NILS VON KALM writes about how he’s come to the realisation that life is not about experiences but about being…
As I get a bit older and realise that the first half of my life is gone, never to come back, I think more about what life is about and what I want from it.
I am easily seduced by our culture and its values of wanting to pack in as much as we possibly can. I find myself wanting to experience as much as possible. I am afflicted with the disease of the age: FOMO – fear of missing out. There is so much information at our fingertips in this day and age that we easily become victims of choice anxiety. We don’t want to commit to something for fear of missing out on something better.
For years I have been aware of my life wanting to have meaning. I want my life to count; I don’t want it to be wasted. I don’t want to get to the end of my life and be struck with the horror that that is it and there was no trial run. I feel like for years I have sat back and waited for Heaven when I die. Being Christian – and being taught that my eternal destiny matters much more than my life here – has had the ironic effect of not motivating me to be the best I could for this life because I was waiting for the next one. It’s incredible when you think how much unBiblical teaching affects your whole worldview and subsequently, the way you live your life.
MISSION ACCOMPLISHED?: Nils von Kalm argues that if life is simply reduced to an list of experiences to be fulfilled, it only leaves people wanting more. PICTURE: Glenn Carstens-Peters/Unsplash
“As I go through middle-age and see the shallowness of much of our culture’s values, I see more clearly that the most important things in life are the intangibles, the things that can’t be seen by the eyes but which touch something in the deepest part of us.”

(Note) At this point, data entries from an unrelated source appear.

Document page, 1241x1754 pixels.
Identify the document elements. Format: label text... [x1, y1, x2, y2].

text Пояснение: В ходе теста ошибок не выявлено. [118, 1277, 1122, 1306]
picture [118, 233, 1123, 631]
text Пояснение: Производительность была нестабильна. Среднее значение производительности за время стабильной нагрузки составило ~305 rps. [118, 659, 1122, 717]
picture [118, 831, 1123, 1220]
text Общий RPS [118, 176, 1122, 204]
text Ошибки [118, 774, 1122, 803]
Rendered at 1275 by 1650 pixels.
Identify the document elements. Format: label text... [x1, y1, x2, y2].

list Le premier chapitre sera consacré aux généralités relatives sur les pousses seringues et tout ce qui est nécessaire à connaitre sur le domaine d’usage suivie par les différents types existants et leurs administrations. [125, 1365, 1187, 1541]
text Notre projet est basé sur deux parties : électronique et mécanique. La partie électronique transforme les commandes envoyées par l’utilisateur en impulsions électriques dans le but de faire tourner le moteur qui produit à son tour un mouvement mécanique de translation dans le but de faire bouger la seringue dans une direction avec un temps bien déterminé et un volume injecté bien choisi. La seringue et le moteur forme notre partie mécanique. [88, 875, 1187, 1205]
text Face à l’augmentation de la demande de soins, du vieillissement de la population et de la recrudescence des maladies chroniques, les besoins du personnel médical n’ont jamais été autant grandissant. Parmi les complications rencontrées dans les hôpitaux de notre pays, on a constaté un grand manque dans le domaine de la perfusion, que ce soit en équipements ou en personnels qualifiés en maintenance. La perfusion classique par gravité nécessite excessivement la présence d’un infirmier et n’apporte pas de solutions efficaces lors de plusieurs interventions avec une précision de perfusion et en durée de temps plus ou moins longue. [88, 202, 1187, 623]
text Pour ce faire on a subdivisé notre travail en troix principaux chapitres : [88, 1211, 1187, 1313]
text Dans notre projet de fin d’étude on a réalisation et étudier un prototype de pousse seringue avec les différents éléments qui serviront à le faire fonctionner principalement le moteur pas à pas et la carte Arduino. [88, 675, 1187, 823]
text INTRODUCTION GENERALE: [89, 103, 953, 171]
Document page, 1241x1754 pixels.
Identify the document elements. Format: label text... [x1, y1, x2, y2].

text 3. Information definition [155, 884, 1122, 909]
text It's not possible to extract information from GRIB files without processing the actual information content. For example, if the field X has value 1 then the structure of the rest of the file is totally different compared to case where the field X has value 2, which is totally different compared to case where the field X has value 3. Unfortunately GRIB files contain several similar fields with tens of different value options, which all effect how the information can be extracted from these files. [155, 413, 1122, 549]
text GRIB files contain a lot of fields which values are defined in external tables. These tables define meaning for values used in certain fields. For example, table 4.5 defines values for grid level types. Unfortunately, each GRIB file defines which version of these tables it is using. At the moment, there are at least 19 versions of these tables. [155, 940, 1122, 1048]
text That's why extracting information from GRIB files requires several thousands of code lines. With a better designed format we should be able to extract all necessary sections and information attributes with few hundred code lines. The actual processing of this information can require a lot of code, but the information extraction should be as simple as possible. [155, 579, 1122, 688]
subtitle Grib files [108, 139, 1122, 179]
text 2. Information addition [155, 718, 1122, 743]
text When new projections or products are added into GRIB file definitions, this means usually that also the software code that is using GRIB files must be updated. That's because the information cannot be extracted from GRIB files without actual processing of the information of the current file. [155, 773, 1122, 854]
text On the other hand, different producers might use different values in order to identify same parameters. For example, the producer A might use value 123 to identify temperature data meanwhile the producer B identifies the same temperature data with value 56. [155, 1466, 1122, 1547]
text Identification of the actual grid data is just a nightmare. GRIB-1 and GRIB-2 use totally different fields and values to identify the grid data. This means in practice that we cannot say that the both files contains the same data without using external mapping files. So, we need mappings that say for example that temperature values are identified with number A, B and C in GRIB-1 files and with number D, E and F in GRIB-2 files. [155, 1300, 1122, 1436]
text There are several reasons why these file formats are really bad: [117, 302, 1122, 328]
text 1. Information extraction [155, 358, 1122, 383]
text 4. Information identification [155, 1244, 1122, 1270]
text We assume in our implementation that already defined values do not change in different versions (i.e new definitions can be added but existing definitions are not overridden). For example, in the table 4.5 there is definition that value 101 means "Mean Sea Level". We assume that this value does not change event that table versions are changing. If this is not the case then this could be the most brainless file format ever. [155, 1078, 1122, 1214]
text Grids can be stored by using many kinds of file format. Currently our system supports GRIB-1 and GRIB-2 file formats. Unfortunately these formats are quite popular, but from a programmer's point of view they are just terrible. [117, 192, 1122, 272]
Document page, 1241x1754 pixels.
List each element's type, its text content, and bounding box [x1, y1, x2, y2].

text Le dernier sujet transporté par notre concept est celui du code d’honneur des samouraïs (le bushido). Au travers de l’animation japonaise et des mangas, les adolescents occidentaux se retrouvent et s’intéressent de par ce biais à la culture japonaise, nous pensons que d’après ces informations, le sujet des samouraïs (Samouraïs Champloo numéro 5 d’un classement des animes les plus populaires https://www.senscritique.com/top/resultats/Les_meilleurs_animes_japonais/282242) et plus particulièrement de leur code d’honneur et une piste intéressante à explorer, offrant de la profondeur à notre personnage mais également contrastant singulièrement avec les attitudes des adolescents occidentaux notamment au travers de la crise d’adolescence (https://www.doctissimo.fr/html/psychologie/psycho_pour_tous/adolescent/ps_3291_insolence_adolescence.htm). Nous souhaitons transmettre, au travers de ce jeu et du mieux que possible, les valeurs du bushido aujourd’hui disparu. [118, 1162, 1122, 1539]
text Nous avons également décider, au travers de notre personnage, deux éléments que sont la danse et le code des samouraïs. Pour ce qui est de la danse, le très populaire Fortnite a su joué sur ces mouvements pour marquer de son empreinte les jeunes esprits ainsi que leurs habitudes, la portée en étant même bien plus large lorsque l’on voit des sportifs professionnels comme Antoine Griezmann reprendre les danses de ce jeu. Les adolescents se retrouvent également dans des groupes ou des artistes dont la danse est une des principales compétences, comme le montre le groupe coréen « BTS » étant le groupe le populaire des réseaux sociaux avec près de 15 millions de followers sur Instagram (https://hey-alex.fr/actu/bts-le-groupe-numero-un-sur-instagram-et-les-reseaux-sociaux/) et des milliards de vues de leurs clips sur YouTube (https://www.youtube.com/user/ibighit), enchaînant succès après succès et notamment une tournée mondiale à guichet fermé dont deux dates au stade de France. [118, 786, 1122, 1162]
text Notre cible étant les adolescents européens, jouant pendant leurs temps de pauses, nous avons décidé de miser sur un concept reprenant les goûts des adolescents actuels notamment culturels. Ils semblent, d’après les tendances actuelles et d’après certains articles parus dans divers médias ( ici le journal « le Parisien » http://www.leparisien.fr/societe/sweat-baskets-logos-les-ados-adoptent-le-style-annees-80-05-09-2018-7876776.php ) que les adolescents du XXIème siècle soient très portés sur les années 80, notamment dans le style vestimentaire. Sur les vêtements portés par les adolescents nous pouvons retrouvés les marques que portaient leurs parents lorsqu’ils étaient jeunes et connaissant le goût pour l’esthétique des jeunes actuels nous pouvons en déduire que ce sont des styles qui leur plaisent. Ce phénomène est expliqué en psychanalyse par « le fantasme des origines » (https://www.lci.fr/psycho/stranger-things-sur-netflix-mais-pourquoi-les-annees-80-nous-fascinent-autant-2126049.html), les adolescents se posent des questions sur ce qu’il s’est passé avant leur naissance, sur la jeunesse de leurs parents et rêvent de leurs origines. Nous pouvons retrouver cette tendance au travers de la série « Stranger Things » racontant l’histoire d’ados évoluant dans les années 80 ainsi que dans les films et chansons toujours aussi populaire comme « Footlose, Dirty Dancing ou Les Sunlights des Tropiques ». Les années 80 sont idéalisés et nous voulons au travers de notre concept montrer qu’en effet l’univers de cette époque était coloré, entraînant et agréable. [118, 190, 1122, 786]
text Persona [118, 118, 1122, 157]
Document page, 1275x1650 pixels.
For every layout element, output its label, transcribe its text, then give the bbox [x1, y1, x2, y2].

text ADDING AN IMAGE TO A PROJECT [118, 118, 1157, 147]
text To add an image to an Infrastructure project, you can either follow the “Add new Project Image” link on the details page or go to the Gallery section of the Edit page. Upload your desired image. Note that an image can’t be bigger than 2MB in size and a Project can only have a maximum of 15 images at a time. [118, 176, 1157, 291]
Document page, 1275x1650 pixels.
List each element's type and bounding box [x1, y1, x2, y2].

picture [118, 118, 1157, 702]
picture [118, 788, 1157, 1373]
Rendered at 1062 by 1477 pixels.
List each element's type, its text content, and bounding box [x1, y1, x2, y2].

Thankfully I have had better Christian teaching over the years since; teaching that is Biblical and that shows me that being the best I can be in this life has a contribution for eternity. I don’t want to sit back in this life and take it easy. We are not born for that. We are born for so much more.
Deep down I have always believed that, but in my youthful zeal and exuberance, I just accepted what I was taught at the time; it was a matter of ‘faith’, even if I didn’t really feel comfortable with it. As I have grown, my faith has matured and I now am much more questioning. It is in the questioning that my convictions have actually deepened, because my faith is now my own, not just what I have been taught by others. I have learned that what the Berean Christians in Acts 17 did is crucial: to go back to the Scriptures and see whether or not what I am being taught is true.
As I go through middle-age and see the shallowness of much of our culture’s values, I see more clearly that the most important things in life are the intangibles, the things that can’t be seen by the eyes but which touch something in the deepest part of us.
This also includes seeing the reality of sin in my life. Not in a shame sense, but in the genuine acknowledgment that I cannot do life on my own. I fail and I need help. I need grace. That’s not an admission of worthlessness; it’s an admission of fact. If anyone thinks they can do life on their own and always do everything right, they are either delusional or lying. There is no such thing as a self-made person.
I am also more consistently aware of and so immensely grateful for the gift of this planet we have been given. When I walk outside in the middle of the night and look up at the sky and see the stars and notice the curvature of the earth, I just marvel at the fact that we get to live on this planet; we get to have life, we get to explore, we get to marvel, we get to wonder. I remember someone once talking about an agnostic who had the same sense and had this overwhelming urge to thank someone. I have an inbuilt sense of gratitude to God for the gift of existence on this wonderful planet. It partly explains why I am so passionate about caring for the earth. Childhood holidays in the outback with my family have given me a love of nature, and Christian faith has made more sense of it and of the need to protect it.
“All of these discoveries are teaching me that life is not about experience; life is about being. When I find myself constantly trying to pack more things in, I am always on edge. There is a sense of agitation; a lack of internal peace.”
All of these discoveries are teaching me that life is not about experience; life is about being. When I find myself constantly trying to pack more things in, I am always on edge. There is a sense of agitation; a lack of internal peace.
I know why so many people want to slow down as they go through the second half of life. We want to stop and smell the roses. Yes, that’s a cliche, but a cliche is a cliche because it’s true.
What really matters when it all boils down to it? It is the things that touch us most deeply that have the most lasting effect on us. Experiences are good; there is nothing inherently wrong with them. But if our life’s goal is to pack as much in as possible, the irony is that it is then that we are missing out and we will always have a nagging sense of never having enough, of always needing more.
I love how the Old Book talks about life like this. The writer of Ecclesiastes talks about chasing after the wind and it all being meaningless. And Jesus Himself talks about building your house on the rock, on the things that will weather the storms of life. They are the things that really matter in the end. That is why I don’t have a bucket list.